- Poster for Let's Pollute
- Directed by: Geefwee Boedoe
- Produced by: Geefwee Boedoe Joel Bloom
- Narrated by: Jim Thornton
- Edited by: Torbin Bullock
- Release date: November 2009 (Orlando Film Festival);
- Running time: 6.5 minutes
- Country: United States
- Language: English

= Let's Pollute =

Let's Pollute! is a 2009 animated short film created by Geefwee Boedoe. The film is a modern satire decrying pollution, waste and consumerism, animated in a fifties educational film style.

==Plot==
After a brief history of the pollution imperative from before the Industrial Revolution to the present, the film follows a nuclear family polluting its way through an average day. The narrator explains that pollution is a critical part of our culture and keeps our economy strong.
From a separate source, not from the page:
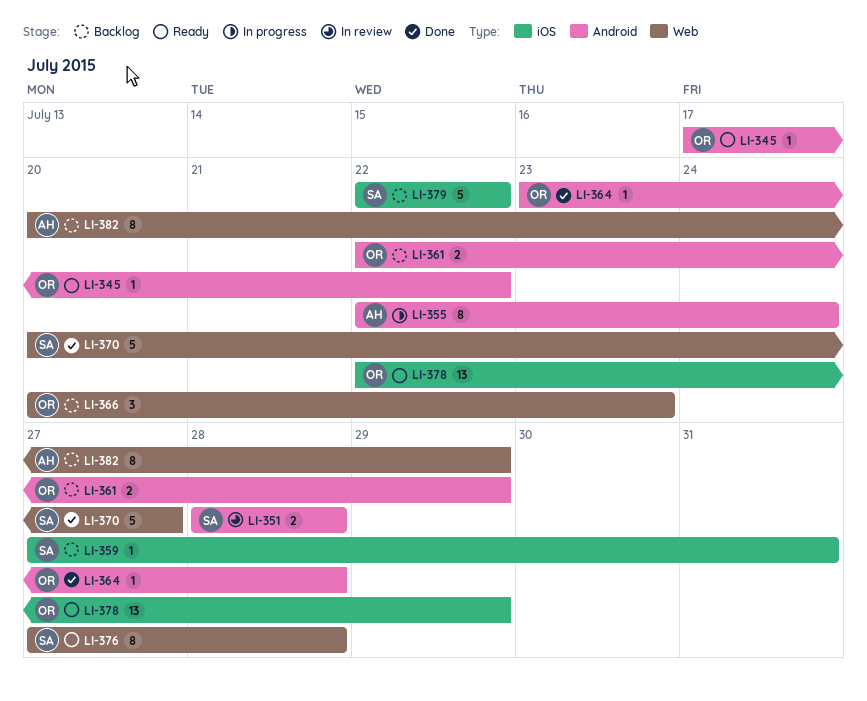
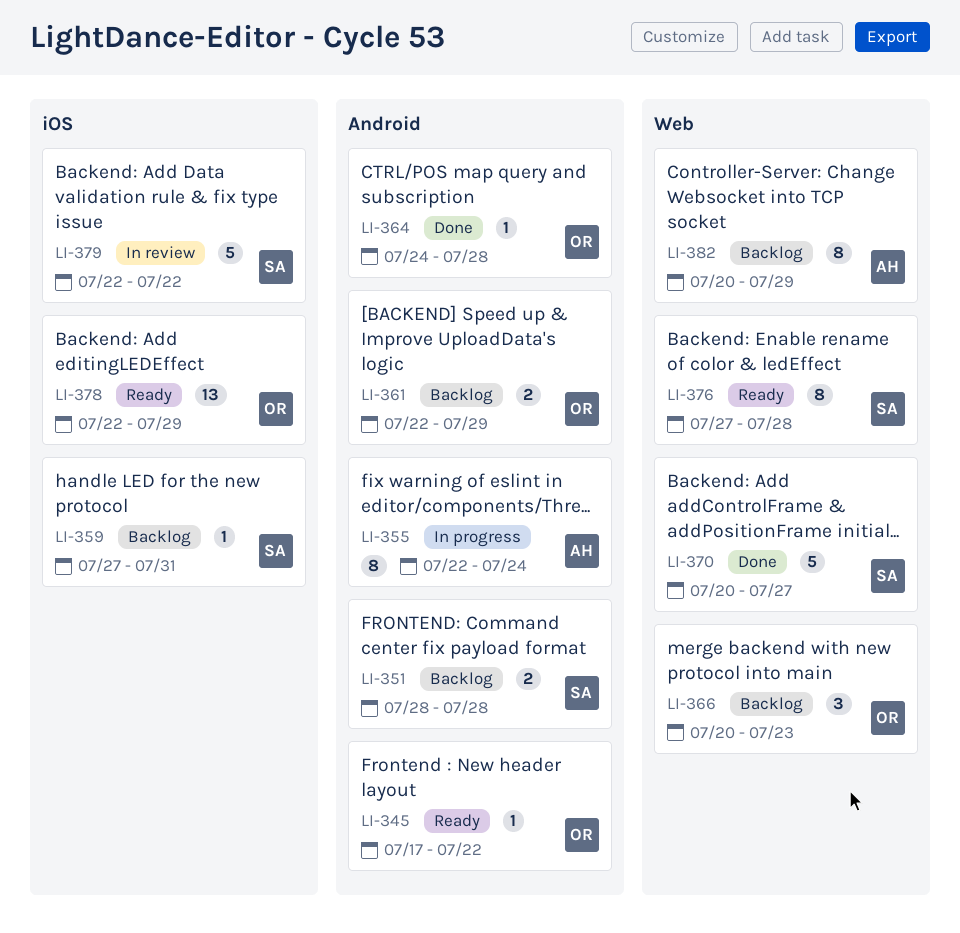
LI-351, status: In review -> Backlog
LI-364, start: Jul 23 -> Jul 24
LI-379, status: Backlog -> In review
The film connects our wasteful, selfish habits with consumerism and its ally, big business. The resulting out-of-control pollution of the air, water and land is displayed in scenes of dismal destruction overlaid with happy music and cheerful calls by the narrator to pollute more for a better tomorrow.

==Production==
"Let's Pollute!" took more than three years to complete, primarily in the home studio of filmmaker Geefwee Boedoe. Boedoe wrote, directed, animated and produced the film with animation help from Tim Crawfurd and post-production help from a small team of mostly volunteers.
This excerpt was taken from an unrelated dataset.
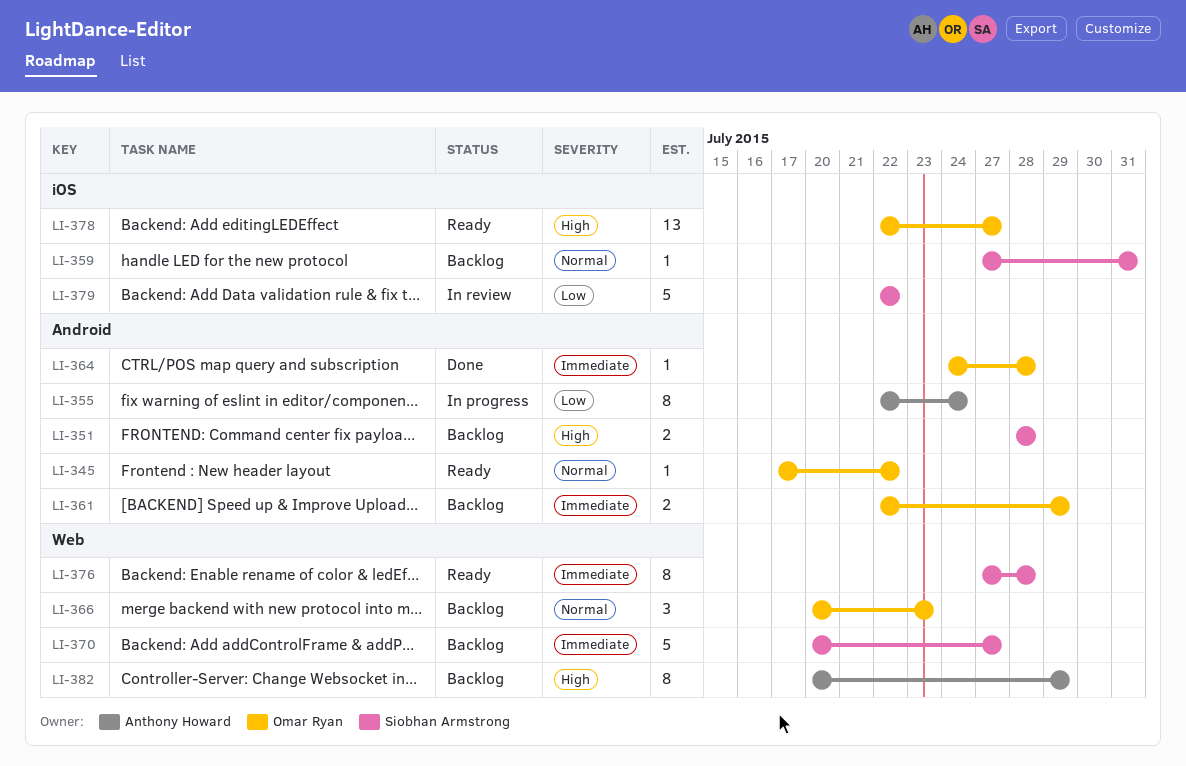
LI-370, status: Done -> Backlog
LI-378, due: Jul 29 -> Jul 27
In keeping with the 1950s style, the animation is very graphic and flat, while gritty textures underscore the pollution theme. Also in keeping with the techniques of that era and his own background of hand-drawn animation, Boedoe drew all the line work on paper with a black lithographic pencil and created the textures primarily with India ink on plastic sheets, rather than computer synthetic effects. He sketched out storyboards with pencil and paper and scanned them and artwork into his computer for editing.

==Music==
Much of the film's score is pre-recorded tracks by French musician Roger Roger. Two original tunes, composed by Geefwee Boedoe and performed by a group of his musician friends, are also on the soundtrack.

==Reception and awards==
"Let's Pollute!" was nominated for an Oscar for Best Short Film, Animated, by the Academy of Motion Picture Arts and Sciences (AMPAS). This is the first Academy Award nomination for Geefwee Boedoe. Let's Pollute! also took the Silver SpIFFy in the animated film category at the Spokane International Film Festival, the Big Muddy Film Festival and the Orlando Film Festival.